The fly shown at the top is a normal wild type (WT) fly, while the fly on the bottom is a DSas-4 mutant that compeletly lacks centrioles, centrosomes, cilia and flagella. As a result it is uncoordinated (that is why it is holding its wings and legs in an odd way) and will die shortly after it ecloses (as it cannot feed or drink). Otherwise, however, it looks completely morphologically normal, and has no hair, eye or bristle defecects.
We unexpectedly found a way to produce flies that completely lack centrioles, centrosomes, cilia and flagella (Basto et al., 2006). We had been studying the Drosophila homologue of the centrosomal protein CenpJ, which causes primary autosomal microcephaly when the gene encoding it is mutated in humans. The human and fly proteins are weakly related to SAS-4, a centriolar protein in C. elegans that is essential for centriole duplication. We showed that the Drosophila protein (DSas-4) is also a centriolar protein required for centriole duplication. We isolated a mutation in DSas-4 and found that homozygous mutant embryos derived from heterozygous mothers proceeded through early development normally, using the maternal supply of DSas-4. As embryogenesis proceeded, however, the mutant cells started to lose centrioles, and, by the 3rd instar stage of larval development, no centrioles, centrosomes, cilia or flagella were detectable. Thus, DSas-4 mutants provide us with a unique opportunity to assess the essential functions of centrioles, centrosomes, cilia and flagella within the context of a complex multicellular organism like the fly.

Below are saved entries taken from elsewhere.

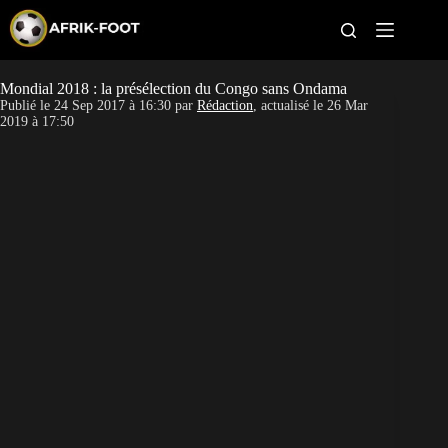
S
k
i
p
t
Mondial 2018 : la présélection du Congo sans Ondama
CAN féminine
o
Publié le
24 Sep 2017 à 16:30
par
Rédaction
, actualisé le
26 Mar
c
2019 à 17:50
o
CAN 2027
n
t
Pays
e
n
t
Clubs
Classement
Paris sportifs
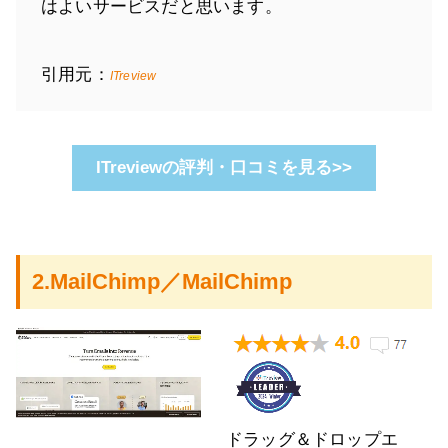
はよいサービスだと思います。
引用元：
ITreview
ITreviewの評判・口コミを見る>>
2.MailChimp／MailChimp
ドラッグ＆ドロップエ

Remarkably, DSas-4 mutant animals developed at near normal rates and eclosed as morphologically normal adults at near normal Mendelian ratios. The adult flies, however, were uncoordinated and died soon after eclosion because they lacked cilia, which are essential for the function of certain sensory neurons. These findings were extremely surprising, as they suggested that centrosomes are not essential for any of the complex cell behaviours that are required for the normal development of an adult fly.

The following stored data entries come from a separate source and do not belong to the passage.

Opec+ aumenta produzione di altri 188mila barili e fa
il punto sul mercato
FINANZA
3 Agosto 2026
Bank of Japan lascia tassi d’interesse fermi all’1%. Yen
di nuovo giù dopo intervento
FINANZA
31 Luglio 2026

We have gone onto show that normal cell division is largely unperturbed by the absence of centrosomes, but that ~30% of the asymmetric divisions of the larval neuroblasts are abnormal. Oogenesis, however, is not detectably perturbed in the absence of centrosomes (Stevens et al., 2007). Thus, it will be important to examine in detail the various cell-processes that have previously been thought to involve centrosomes, to test whether they are not detectably required for these processes (as appears to be the case during oogenesis) or whether centrosomes have a role, but flies can effectively compensate for their absence (as appears to be the case in larval neuroblasts). We are currently testing whether centrioles and centrosomes have important functions in a variety of cell processes.
These images are of larval eye discs from WT (left) and DSas-4 mutants (right) that have been stained to reveal the distribution of nuclei (blue), neurons (green) and centrioles (red). The DSas-4 mutant tissue lacks detectable centrioles (the red dots in the WT tissue), but the organisation of the neurons seems to be unperturbed.